By default, the TCL environment modules use the following naming scheme:

`{name}/{version}-{compiler.name}-{compiler.version}-{hash:7}``

This ensures that there are no clashes, but unfortunately the inclusion of the spack hash makes the use of the modules a bit cumbersome. To avoid the use of the hash, one can set the modules installation path and naming scheme at the level of the spack environments. The existing environments include the following definitions in their spack.yaml file:

  modules:
    default:
      roots:
        tcl: $spack/../modules/<env path>
      tcl:
        naming_scheme: '{name}/{version}'

where <env path> is a user-defined path for the environment in question. No compiler information is used, as our environments only use one compiler. We recommend to follow this scheme in all environments. Note that spack will automatically append the architecture to the root path. This allows to install the same environment on two different architectures without clashes.

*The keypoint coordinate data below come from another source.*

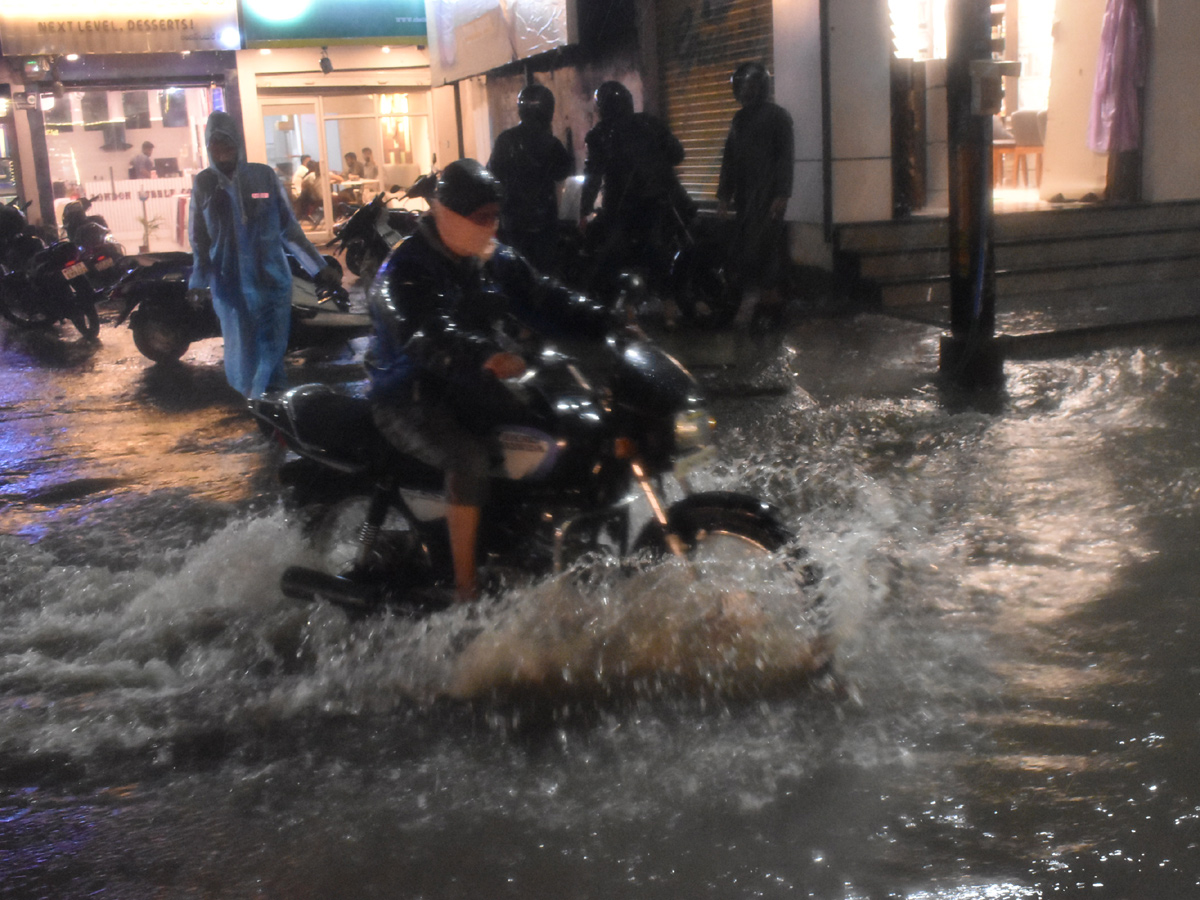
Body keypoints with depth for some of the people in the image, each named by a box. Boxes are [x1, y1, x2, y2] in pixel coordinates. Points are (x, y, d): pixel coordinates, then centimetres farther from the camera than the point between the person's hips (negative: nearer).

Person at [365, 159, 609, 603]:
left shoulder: (497, 261, 9)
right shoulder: (406, 270, -15)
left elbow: (544, 299, 1)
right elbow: (425, 333, -33)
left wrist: (606, 322, -16)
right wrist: (484, 356, -52)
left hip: (473, 383, 8)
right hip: (413, 395, -7)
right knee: (470, 458, -32)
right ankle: (466, 588, -23)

Python virtual environment

Using a python virtual environment for the spack installation has several advantages. Besides the usual advantages of using such environments (stability, portability and reproducibility), it allows to automatically perform a few tasks when activating the environment, thus providing a more user-friendly experience. These tasks include:

  • Sourcing the spack/share/spack/setup-env.sh file that takes care of setting up several environment variables and functions necessary to use spack.
  • Loading the appropriate Gadi python environment module.
  • Setting up some environment variables to customize the behavior of spack.

Repository structure

This git repository contains the following directories:

  • config: the spack configuration files.
  • environments: spack environment definitions.
  • repos: several repositories of spack package definitions.
  • spack: the spack sources, included as a git submodule.

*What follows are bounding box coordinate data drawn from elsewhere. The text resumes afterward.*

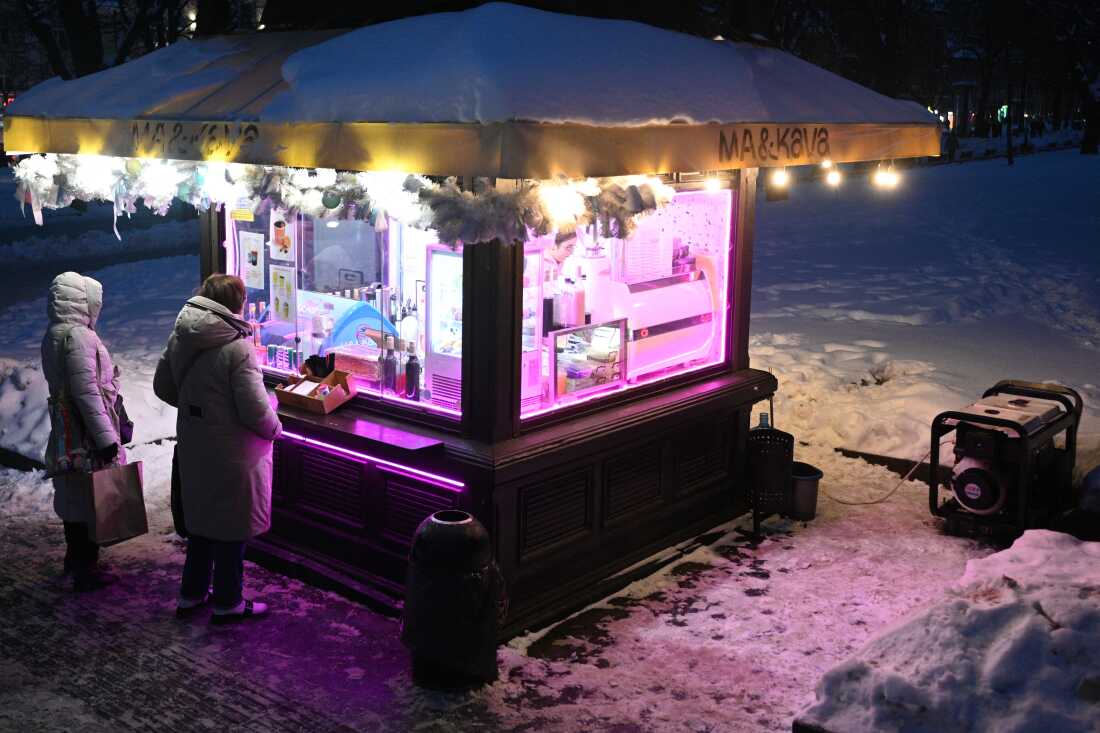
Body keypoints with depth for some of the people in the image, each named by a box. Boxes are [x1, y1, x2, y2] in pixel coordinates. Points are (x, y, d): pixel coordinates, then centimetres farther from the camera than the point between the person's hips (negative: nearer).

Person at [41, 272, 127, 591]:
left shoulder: (53, 336, 12)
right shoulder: (79, 336, -18)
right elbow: (86, 392, -23)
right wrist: (106, 438, -23)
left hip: (66, 432, 10)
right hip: (87, 436, -10)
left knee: (74, 495, 20)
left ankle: (75, 557, 34)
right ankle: (85, 570, 5)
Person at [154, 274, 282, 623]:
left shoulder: (180, 338, -2)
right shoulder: (237, 348, -23)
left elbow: (163, 387, 10)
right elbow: (256, 410, -23)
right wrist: (275, 428, -3)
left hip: (193, 448, 7)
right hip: (231, 454, -7)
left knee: (202, 519, 22)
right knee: (232, 528, 8)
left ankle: (191, 594, 33)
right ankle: (228, 603, 22)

The following directories will be created by spack:

  • modules: environment modules created by spack.
  • sources: mirror for package sources.
  • opt: path where packages are installed.
  • user_cache and var/cache: several caches used by spack.

Git branches

Each branch in this git repository corresponds to a spack version and is named after that version (e.g. branch 0.21.2 corresponds to the v0.21.2 spack release). Note that there is no main branch. Instead, the default branch is the latest spack version supported. This means that the default branch should be changed whenever support for a newer version of spack is added.